3. When Mohammad Kazim purchased the shares of the co-sharers owning 13/16th share, the vendors relinquished their right as exproprietary tenants in favour of Mohammad Kazim. Mohammad Kazim went before the revenue Court and asked that his name should be recorded in respect of 13/l6th share of the sir lands. As already stated the major portion of the area of the khewat consisted of sir lands. To the misfortune of Mohammad Kazim, the highest revenue Court took the view that as the vendors of Mohammad Kazim had relinquished their exproprietary rights in the sir lands, Abu Jafar became the sir-holder of the entire area. This view was undoubtedly wrong and is wrong for the following reasons.
4. To start with, according to the definition of sir lands as given in Section 4 of the N.W.P. and Oudh Land Revenue Act, 1901, sir land as described in Clauses (a), (b) and (c), Sub-clause (12) ceases to be sir land when it becomes the subject of an exproprietary tenancy. When the vendors of Mohammad Kazim relinquished their exproprietary tenancy, the portion of the area which they held as sir land ceased to be sir land and Abu Jafar could not be the sir-holder of the entire area, for the simple reason that the 13/16 of the area ceased to be sir land. The second reason against this view would be that the sir-holders were not tenants, so that it might be said that when some of the tenants died, the surviving tenants became the tenants of the entire holding. Sir lands are held by proprietors and not by tenants. The particular privileges under which a particular proprietor is allowed to hold certain portions of the land in the khewat are summed up in the phrase 'sir land.' When the proprietor loses the right of a proprietor, he acquires the right to hold the lands on certain easy terms, This privilege he may give up. When he does so, the whole body of co-sharers become entitled to hold the land. But none of the proprietors can hold the land as their sir.

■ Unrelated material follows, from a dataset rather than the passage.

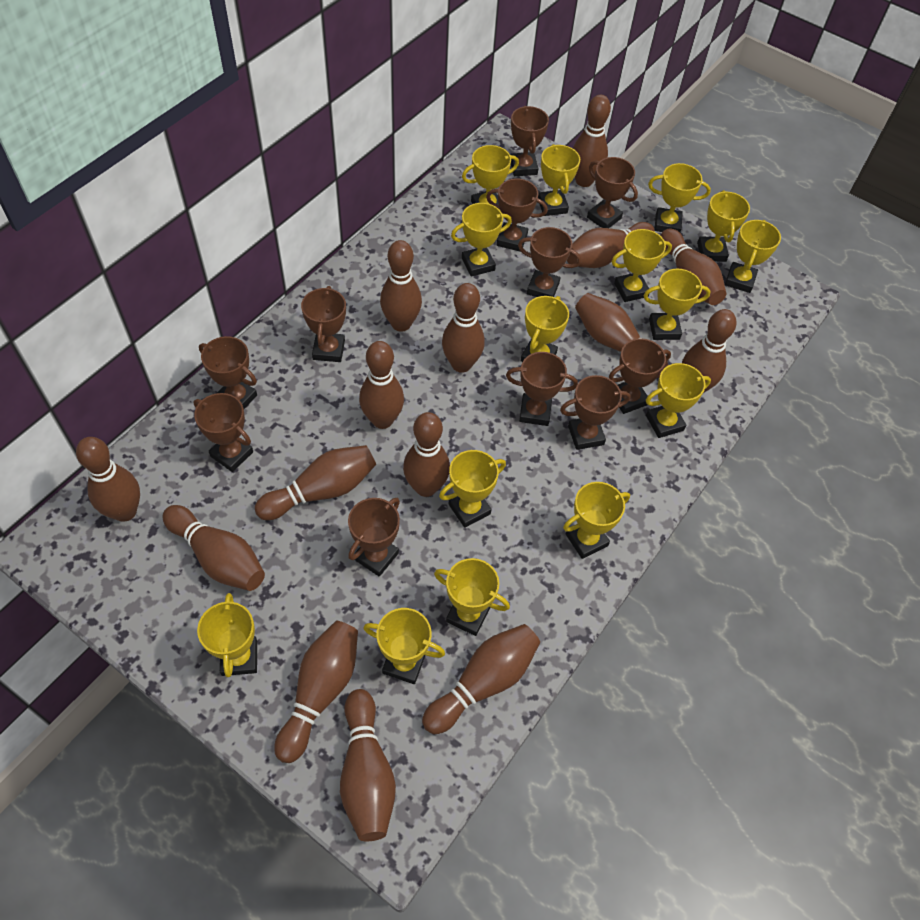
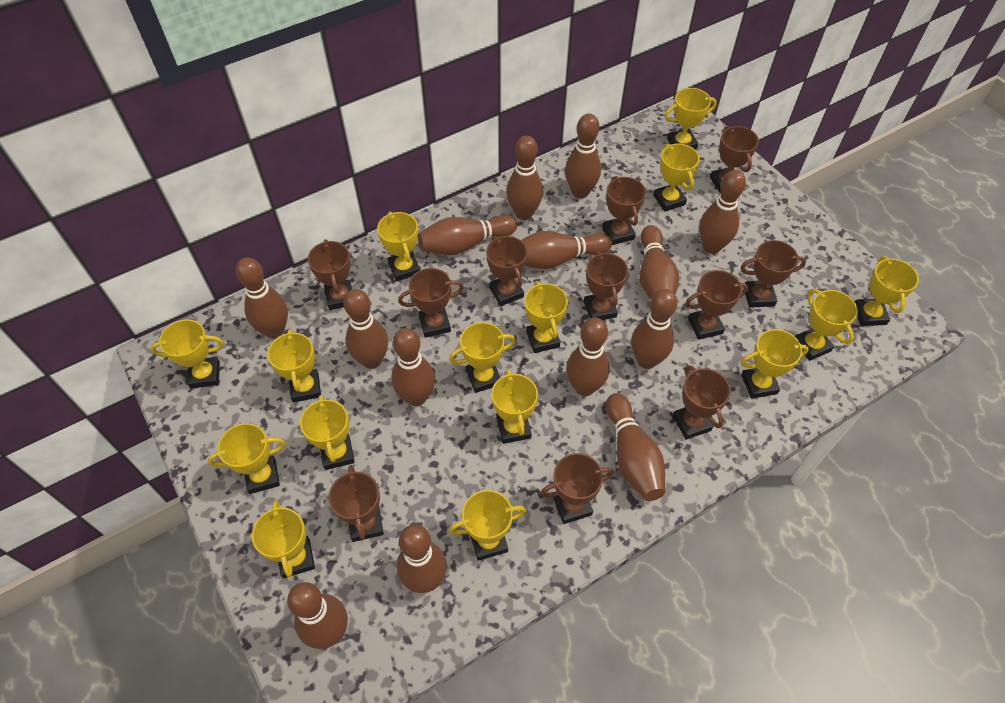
brown bowling pin: 15 -> 14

5. To continue the history of this litigation, Mohammad Kazim being unsuccessful in the highest revenue Court, instituted a suit in the civil Court to obtain a declaration that Abu Jafar was not holding the entire area as sir-holder. The civil Courts, up to this Court, on appeal, gave him a decree to that effect. The result was that Abu Jafar was held to have got sir rights only over 2/16th share of the entire land viz. 12 bighas 1 biswa. Mohammad Kazim purchased the 1/16th share of Moti Fatma. Thus he has been entitled to 14/16th share out of the entire khata. Mohammad Kazim again went to the revenue Court to have the khatauni corrected, in accordance with the judgment of the civil Court. The revenue Court again refused to accede to his request.

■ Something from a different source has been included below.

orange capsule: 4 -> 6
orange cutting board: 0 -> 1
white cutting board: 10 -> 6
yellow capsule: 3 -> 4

6. There the matter stood, when Abu Jafar made an application to the revenue Court for an imperfect partition of the khewat. His object clearly was that he should be recorded as sir-holder of 2/16th of the area and as an exproprietary tenant of the remaining portion of 12 bighas and 1 biswa. Mohammad Kazim objected to this application and the question arose whether Abu Jafar was the sir-holder of the 12 bighas and 1 biswa, so that the provisions of Section 126 of the Land Revenue Act might be attracted in his favour. The revenue Court decided that it was a matter involving no proprietary title and could be decided later on. Mohammad Kazim appealed to the District Judge. The learned District Judge held that it was a question of proprietary title and held in favour of Mohammad Kazim. He decided that the judgment of the civil Court was operative not as res judicata but also was a correct judgment in the circumstances of the case.
7. A second appeal was filed in this Court and it was dismissed. It is against this judgment that the present appeal is.

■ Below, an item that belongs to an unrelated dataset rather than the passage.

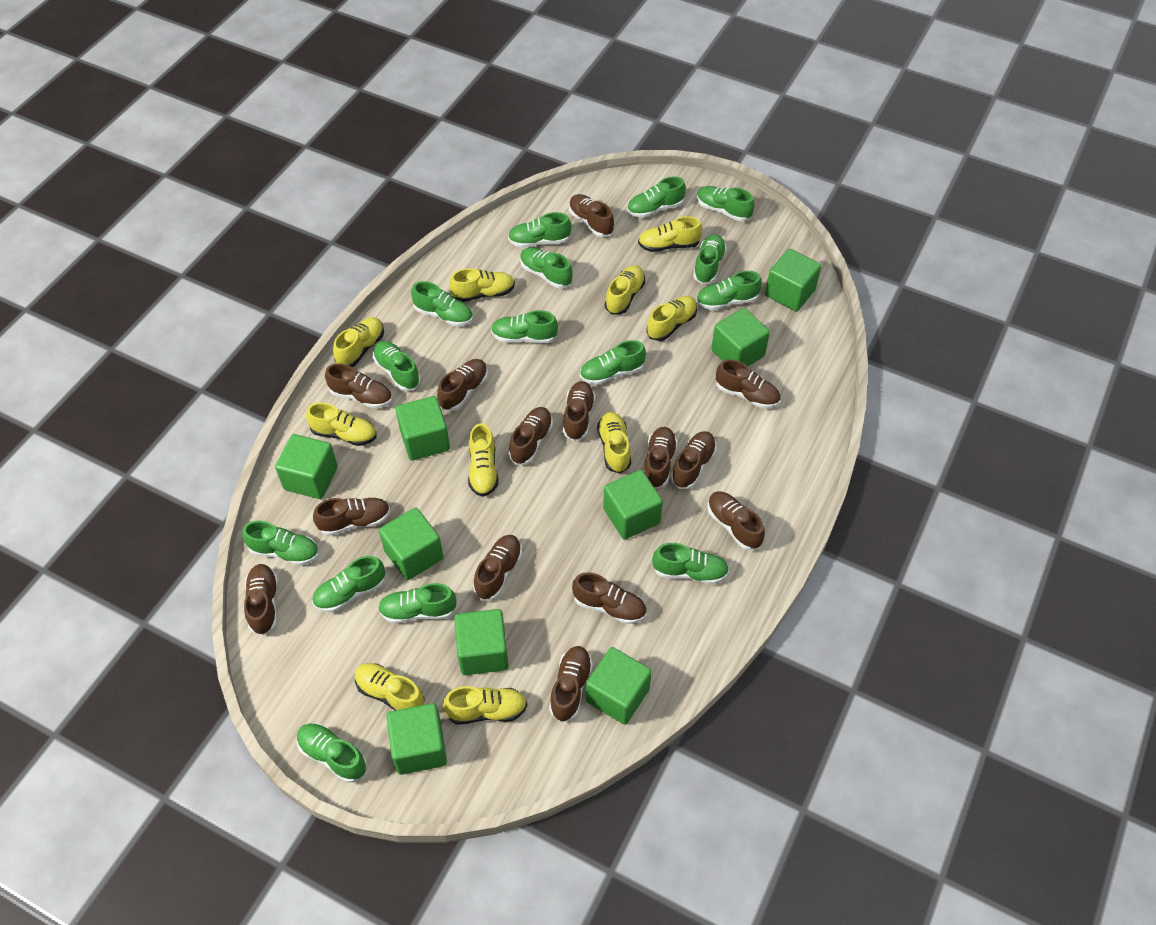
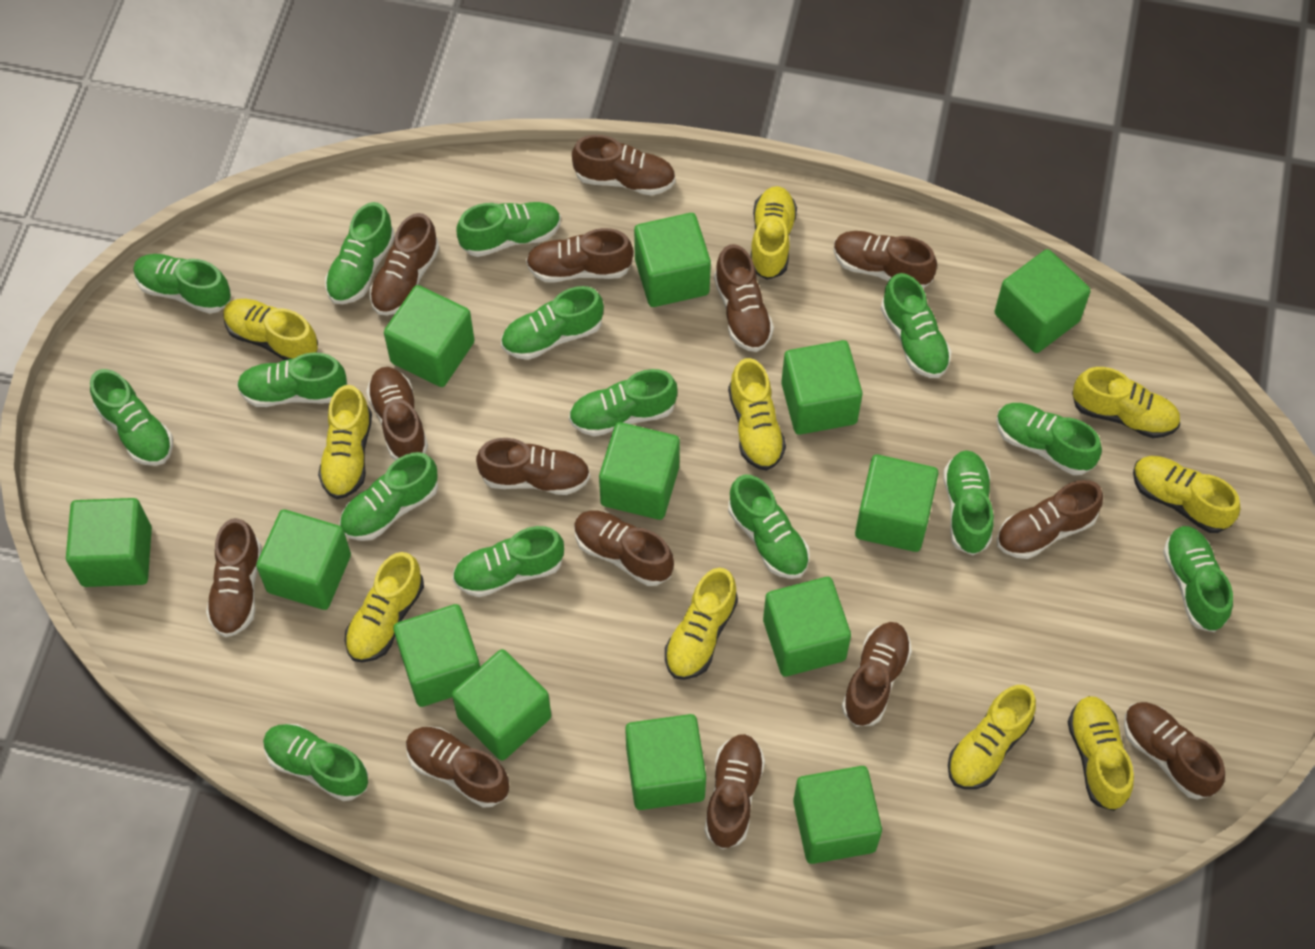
green cube: 9 -> 13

8. In giving out the history of the litigation, we have practically expressed our views. There can be no doubt that when a question arises between two co-sharers as to how much is one co-sharer's sir, the question is one of title and not of any tenancy. Question of title can be litigated finally in the civil Court and civil Court alone. We hold therefore that the lower appellate Court, namely the District Judge, was competent to hear the appeal and Abu Jafar has no merits in this litigation.
9. In the result this appeal fails and it is hereby dismissed with costs.